Par ce jour pluviassieux, brumeux, griseux,
rêver d’une sieste ailleurs
en écoutant le frottement soyeux des nuages sur le ciel…

Usage

4 octobre 2012,

Il était d’usage, qu’avant de reprendre sa route, le voyageur rédige en quelques mots sur une bande de papier, un testament.
A cet effet,on veillait à ce qu’encre et eau, pinceau et calame soient toujours disponibles.
Un écritoire et un plumier laqué l’attendaient dans les bambous.
Le vent et le soleil se chargeaient du reste…

Canicule

18 août 2012,


L’inspiration s’était tarie sous l’effet de la canicule, Georges siesta.

Dans son rêve, des cicindèles aux élytres turquoise s’accouplaient à des cétoines dorées, tandis que des typhoeus fiévreux démandibulaient des carabes diaphanes.

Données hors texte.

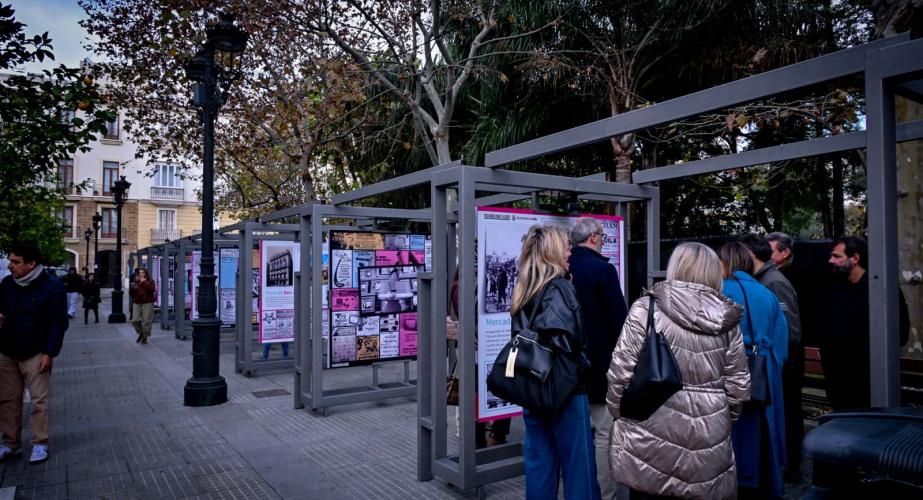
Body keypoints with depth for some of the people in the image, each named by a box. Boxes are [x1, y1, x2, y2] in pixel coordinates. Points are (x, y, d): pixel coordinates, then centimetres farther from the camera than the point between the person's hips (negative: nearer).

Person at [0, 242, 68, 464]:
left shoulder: (52, 286, -11)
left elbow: (58, 324, -11)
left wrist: (49, 353, -15)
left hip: (35, 354, -6)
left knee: (40, 400, -1)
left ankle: (40, 444, 9)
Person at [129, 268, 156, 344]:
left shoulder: (150, 281, 6)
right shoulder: (135, 282, 16)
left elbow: (152, 289, -14)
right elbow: (130, 292, 15)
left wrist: (144, 282, -12)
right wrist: (132, 287, -5)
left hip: (147, 303, -4)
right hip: (136, 303, 4)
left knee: (146, 321, -5)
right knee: (135, 320, -4)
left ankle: (145, 337, 6)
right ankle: (141, 333, 20)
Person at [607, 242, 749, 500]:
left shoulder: (646, 309, -9)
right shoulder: (726, 319, 1)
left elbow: (621, 371, -10)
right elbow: (738, 386, 4)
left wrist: (619, 413, 6)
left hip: (652, 435, -3)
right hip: (709, 440, 3)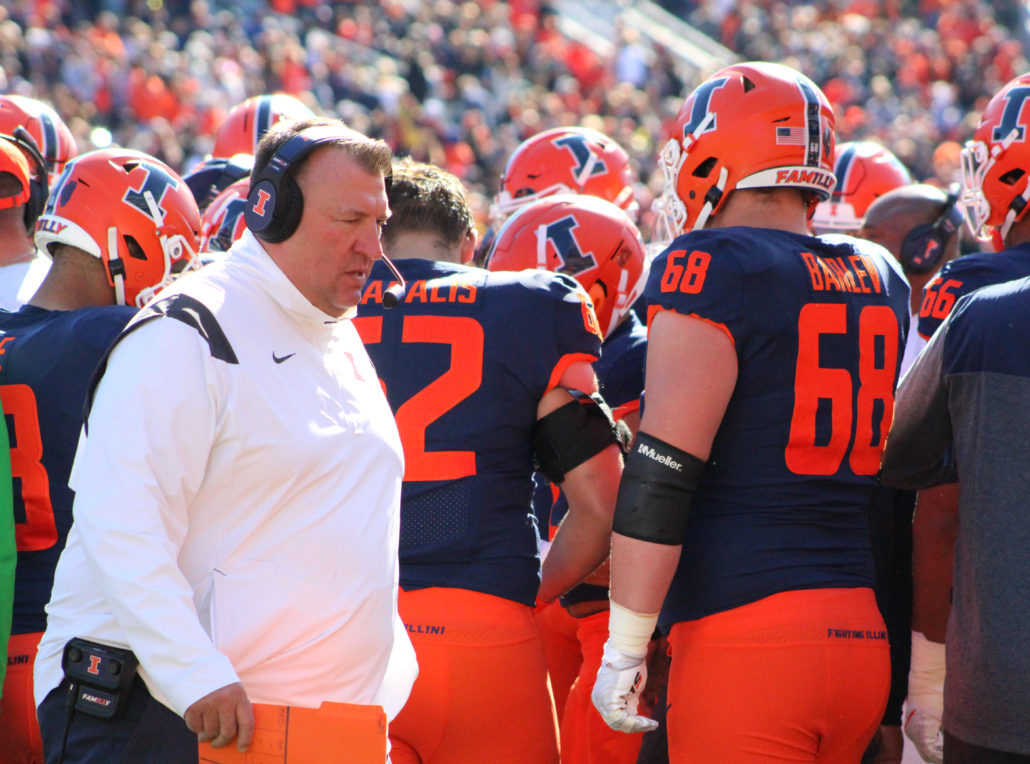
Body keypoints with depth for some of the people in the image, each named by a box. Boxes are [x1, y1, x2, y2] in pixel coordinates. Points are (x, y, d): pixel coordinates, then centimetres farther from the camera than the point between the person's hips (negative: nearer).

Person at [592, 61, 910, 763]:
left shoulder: (709, 271, -8)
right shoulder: (881, 279, 13)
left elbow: (660, 480, -12)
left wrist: (624, 650, -8)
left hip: (747, 633, -7)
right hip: (867, 636, 7)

C’était un carnaval boschien de chimères de carapaces, d’antennes, de pinces, d’ocelles, de rostres, qui s’engendraient et se combinaient, célébrant  la prodigalité infinie de la Vie.

L’exemplaire des  » Chasses subtiles » d’Ernst Junger, écorné d’avoir été tant lu et relu, gisait à terre, ouvert page 177.

Stalker

7 août 2012,

Il avait beaucoup plu la veille, la nuit surtout.
Comme dans le « Stalker » de Tarkowski, Georges exerçait ses dons sur de grosses limaces rouges (Arion rufus) prélevées le matin même dans le jardin.
Plus tard, il  apprit qu’elles avaient le vestibule postérieur très gros, un pénis plus court et un canal déférent moins grêle qu’Arion ater dite « Loche noire », ce qu’il avait toujours soupçonné.